As much as my kids love most vegetables, any time that you can sneak them in their favorite food so they can eat more is a plus – I opted to puree the Cauliflower – so that they were out of sight, out of mind….. they had no idea the half head of Cauliflower was in there, and today the pot is almost half gone.
1/2 Head of Cauliflower, cut into pieces
1/2 C. Butter
2 C. Milk – more or less – use your judgment!
1/4 C. Flour
1 – 1/2 Blocks of Kraft Cheese, 8 oz Medium Cheddar
1/2 C. Sour Cream
A spoon of Ground Mustard
1 Box of Whole Wheat Barilla Mustard
Chop up the Cauliflower with a knife – throw in a pot of boiling water on the stove. Meanwhile, throw the pasta into another pot – and cook al dente (4-5 minutes).

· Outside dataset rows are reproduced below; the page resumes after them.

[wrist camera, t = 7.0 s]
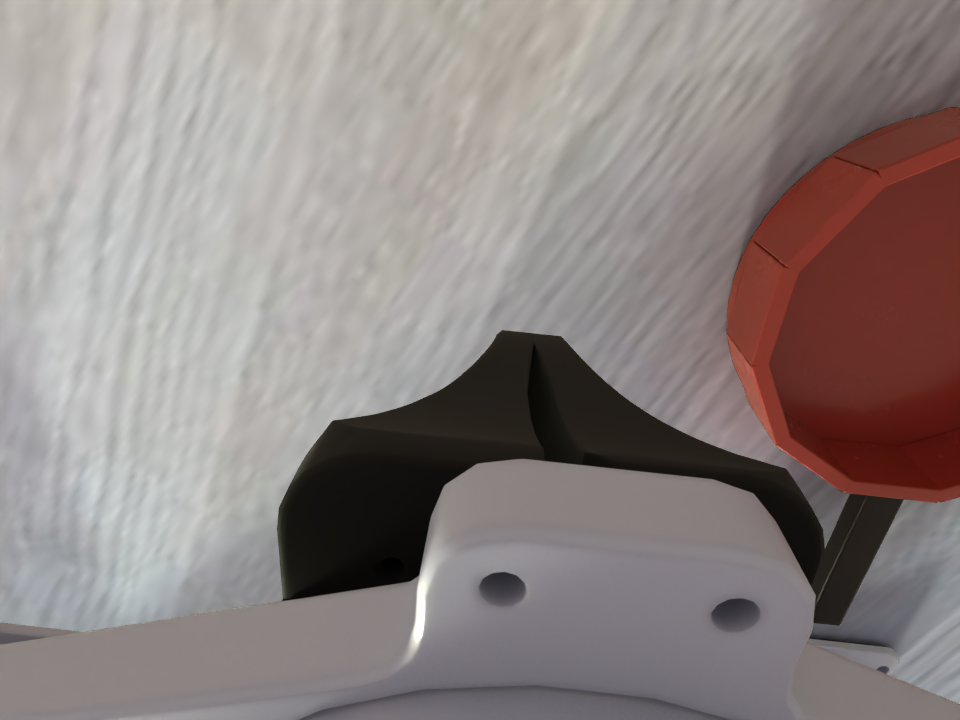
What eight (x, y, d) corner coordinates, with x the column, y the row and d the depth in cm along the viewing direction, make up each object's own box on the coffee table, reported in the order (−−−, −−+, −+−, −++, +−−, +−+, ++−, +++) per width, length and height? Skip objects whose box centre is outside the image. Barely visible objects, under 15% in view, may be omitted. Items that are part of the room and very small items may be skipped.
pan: (786, 90, 17) (836, 97, 14) (1192, 129, 17) (1320, 145, 14) (654, 551, 24) (670, 612, 22) (932, 581, 24) (982, 646, 22)
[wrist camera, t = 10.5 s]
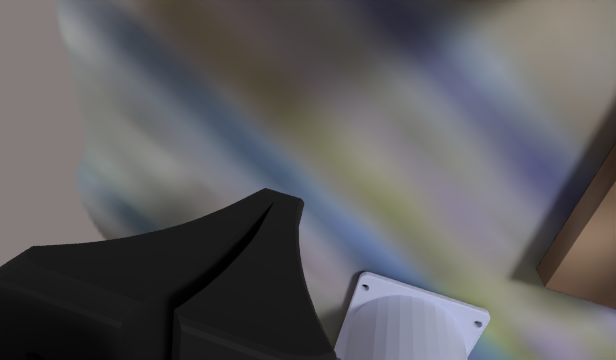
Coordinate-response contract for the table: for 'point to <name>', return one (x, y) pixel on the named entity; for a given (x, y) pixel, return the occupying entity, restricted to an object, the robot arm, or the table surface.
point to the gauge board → (587, 243)
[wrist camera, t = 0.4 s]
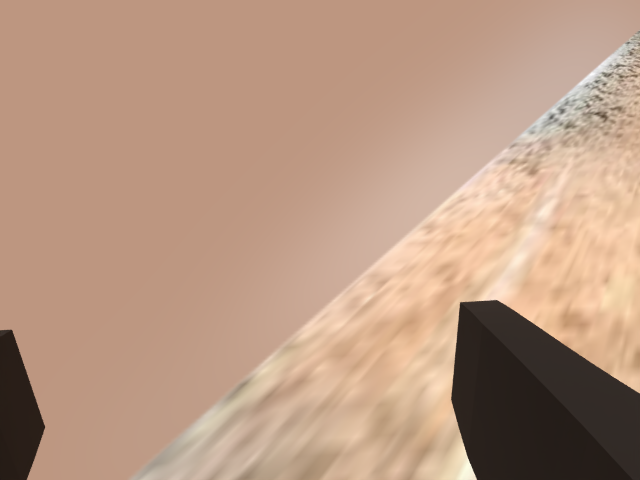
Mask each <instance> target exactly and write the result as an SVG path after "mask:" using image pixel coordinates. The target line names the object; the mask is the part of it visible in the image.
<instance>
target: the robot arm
mask: <svg viewBox="0 0 640 480" xmlns="http://www.w3.org/2000/svg"><path fill="white" fill-rule="evenodd" d="M451 400H452V404H453V408H454V411H455V415H456V419H457V422H458V426H459V430H460V433H461V436H462V440H463V443H464V446H465V450H466V453H467V456H468V459H469V461H470V464H471V466H472V469H473V471H474V473H475V476H476V478H477V480H640V393H638V392H636V391H635V390H633V389H631V388H630V387H628V386H627V385H625V384H623V383H622V382H620V381H619V380H617V379H616V378H614V377H612V376H611V375H609V374H608V373H606V372H605V371H603V370H602V369H600V368H598V367H597V366H595V365H594V364H592V363H591V362H589V361H588V360H586V359H585V358H583V357H582V356H580V355H579V354H577V353H576V352H574V351H573V350H571V349H570V348H568V347H567V346H565V345H564V344H562V343H561V342H560V341H558V340H557V339H555V338H554V337H552V336H551V335H549V334H548V333H546V332H545V331H543V330H542V329H540V328H539V327H538V326H536V325H535V324H533V323H532V322H530V321H529V320H527V319H526V318H524V317H523V316H521V315H520V314H518V313H517V312H515V311H514V310H512V309H511V308H509V307H508V306H506V305H504V304H503V303H501V302H499V301H498V300H491V301H475V302H460V310H459V321H458V332H457V343H456V353H455V364H454V375H453V386H452V397H451ZM44 429H45V425H44V423H43V420H42V417H41V414H40V411H39V408H38V405H37V402H36V399H35V396H34V393H33V390H32V387H31V384H30V381H29V378H28V375H27V372H26V369H25V367H24V364H23V361H22V358H21V355H20V352H19V349H18V346H17V343H16V340H15V337H14V334H13V331H12V330H0V480H27V477H28V475H29V472H30V469H31V467H32V464H33V461H34V459H35V456H36V453H37V449H38V447H39V444H40V441H41V438H42V435H43V432H44Z"/></svg>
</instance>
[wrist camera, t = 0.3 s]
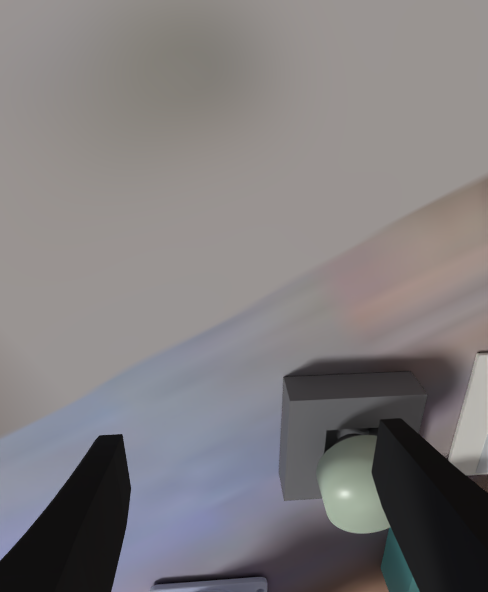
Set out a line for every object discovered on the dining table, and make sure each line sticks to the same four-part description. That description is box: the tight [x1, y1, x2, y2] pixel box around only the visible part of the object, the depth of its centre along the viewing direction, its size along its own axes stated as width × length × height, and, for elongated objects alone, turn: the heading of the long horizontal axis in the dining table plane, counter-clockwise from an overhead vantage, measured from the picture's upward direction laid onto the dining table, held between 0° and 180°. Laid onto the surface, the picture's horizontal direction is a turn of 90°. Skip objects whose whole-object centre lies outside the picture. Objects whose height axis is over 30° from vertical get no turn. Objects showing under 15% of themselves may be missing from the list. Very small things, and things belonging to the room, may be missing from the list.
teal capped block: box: [381, 527, 419, 592], centre depth 28 cm, size 9×4×4 cm, turn 0°
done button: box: [316, 433, 390, 533], centre depth 22 cm, size 4×4×3 cm
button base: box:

In a pan on the stove, melt the butter, and add the flour – make a paste, and add the milk – whisk until well blended and let thicken slightly on the stove. Drain the Cauliflower and toss into your blender along with butter/flour/milk mixture and puree until blended.
Put the puree mixture back in the pan on the stove and add the cheese until melted – season with salt to taste, pepper, and ground mustard.
How much milk? I can’t say I even measure – use your judgment. Use 2 Cups to start – you can add more from there. I love creamy mac & cheese so I tend to use more.
Drain the pasta, and throw in the Dutch Oven – mix in the pureed mixture and add 1/2 C. Sour Cream and mix until well blended. Top with bread crumbs and pop into the oven for 25-30 minutes.